The Rev. Thomas Reese, senior analyst at Religion News Service, wrote recently, "the willingness of John Paul to advance McCarrick shows the corrupting influence of clericalism."

Speaking to NPR, Reese says, "John Paul II was incapable of believing that his friends and supporters could be involved in sexual abuse."

He adds, "He thought they were doing wonderful things for the church and he just could not imagine that they could be doing such vile deeds."

Catholic book author and blogger Dawn Eden Goldstein still believes John Paul is a saint.

"I'm a Catholic theologian, and I personally believe that canonizations are infallible," Goldstein says. "And moreover, there were very well documented miracles."

But she recently tweeted: "I now pray: Dear St. John Paul II, You broke it. You fix it. Amen."

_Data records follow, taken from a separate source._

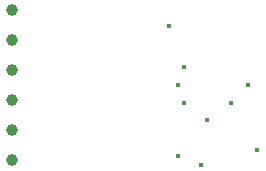
<source format=gbr>
%TF.GenerationSoftware,KiCad,Pcbnew,6.0.11+dfsg-1~bpo11+1*%
%TF.CreationDate,2023-05-03T19:13:37+00:00*%
%TF.ProjectId,huibike,68756962-696b-4652-9e6b-696361645f70,rev?*%
%TF.SameCoordinates,Original*%
%TF.FileFunction,Plated,1,2,PTH,Drill*%
%TF.FilePolarity,Positive*%
%FSLAX46Y46*%
G04 Gerber Fmt 4.6, Leading zero omitted, Abs format (unit mm)*
G04 Created by KiCad (PCBNEW 6.0.11+dfsg-1~bpo11+1) date 2023-05-03 19:13:37*
%MOMM*%
%LPD*%
G01*
G04 APERTURE LIST*
%TA.AperFunction,ViaDrill*%
%ADD10C,0.400000*%
%TD*%
%TA.AperFunction,ComponentDrill*%
%ADD11C,1.000000*%
%TD*%
G04 APERTURE END LIST*
D10*
X97250000Y-53000000D03*
X98000000Y-58000000D03*
X98000000Y-64000000D03*
X98500000Y-56500000D03*
X98500000Y-59500000D03*
X100000000Y-64750000D03*
X100500000Y-61000000D03*
X102500000Y-59500000D03*
X104000000Y-58000000D03*
X104750000Y-63500000D03*
D11*
%TO.C,J101*%
X84000000Y-51650000D03*
X84000000Y-54190000D03*
X84000000Y-56730000D03*
X84000000Y-59270000D03*
X84000000Y-61810000D03*
X84000000Y-64350000D03*
M02*

</source>
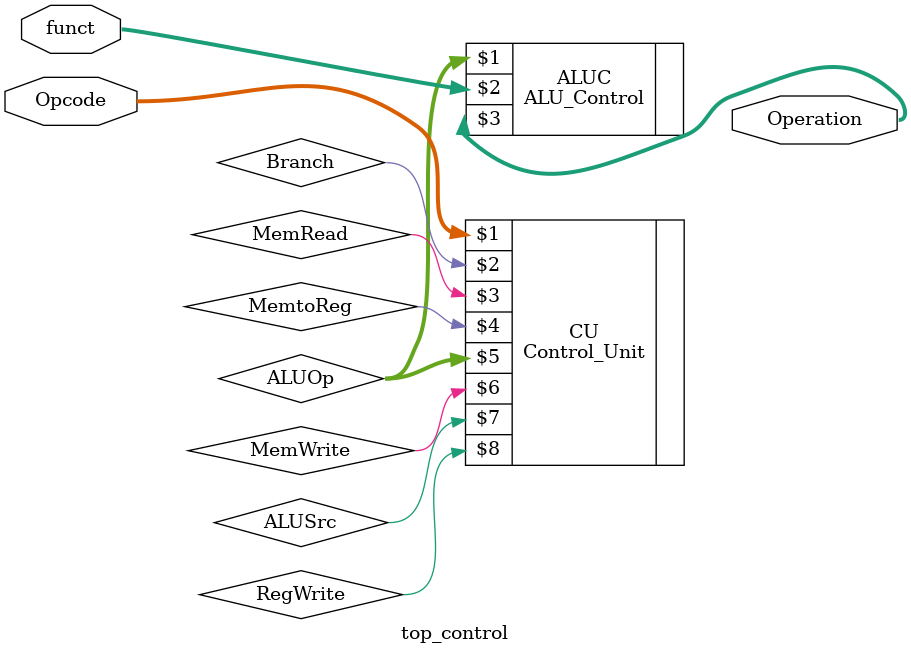
<source format=v>
module top_control
(
input [6:0] Opcode,
input [3:0] funct,
output [3:0] Operation

);

wire Branch;
wire MemRead;
wire MemtoReg;
wire [1:0] ALUOp;
wire MemWrite;
wire ALUSrc;
wire RegWrite;


Control_Unit CU(Opcode, Branch, MemRead, MemtoReg, ALUOp, MemWrite, ALUSrc, RegWrite);

ALU_Control ALUC(ALUOp, funct, Operation);

endmodule


















</source>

When asked if she will continue to pray to him, Goldstein says, "I have a lot of saints whose intercession I prefer to ask before I ask John Paul's."

Nowhere has criticism of John Paul's legacy been as shocking as in his native Poland, where he is hailed as having kept the faith alive and liberating the country from communism.

The Vatican report's release coincided with the growing scandal over Polish pedophile priests and the bishops who allegedly covered up for them.

The bishops include John Paul's longtime personal secretary, the now retired Cardinal Stanislaw Dziwisz. According to the Vatican report, Dziwisz handled the pope's correspondences, including a warning from U.S. Cardinal John O'Connor about allegations against McCarrick, and from McCarrick insisting on his innocence.

A Polish TV documentary also recently revealed allegations that Dziwisz ignored abuse by priests.

Dziwisz, who was appointed cardinal in 2006 by Pope Benedict XVI and retired as archbishop of Krakow in 2016, has denied any wrongdoing.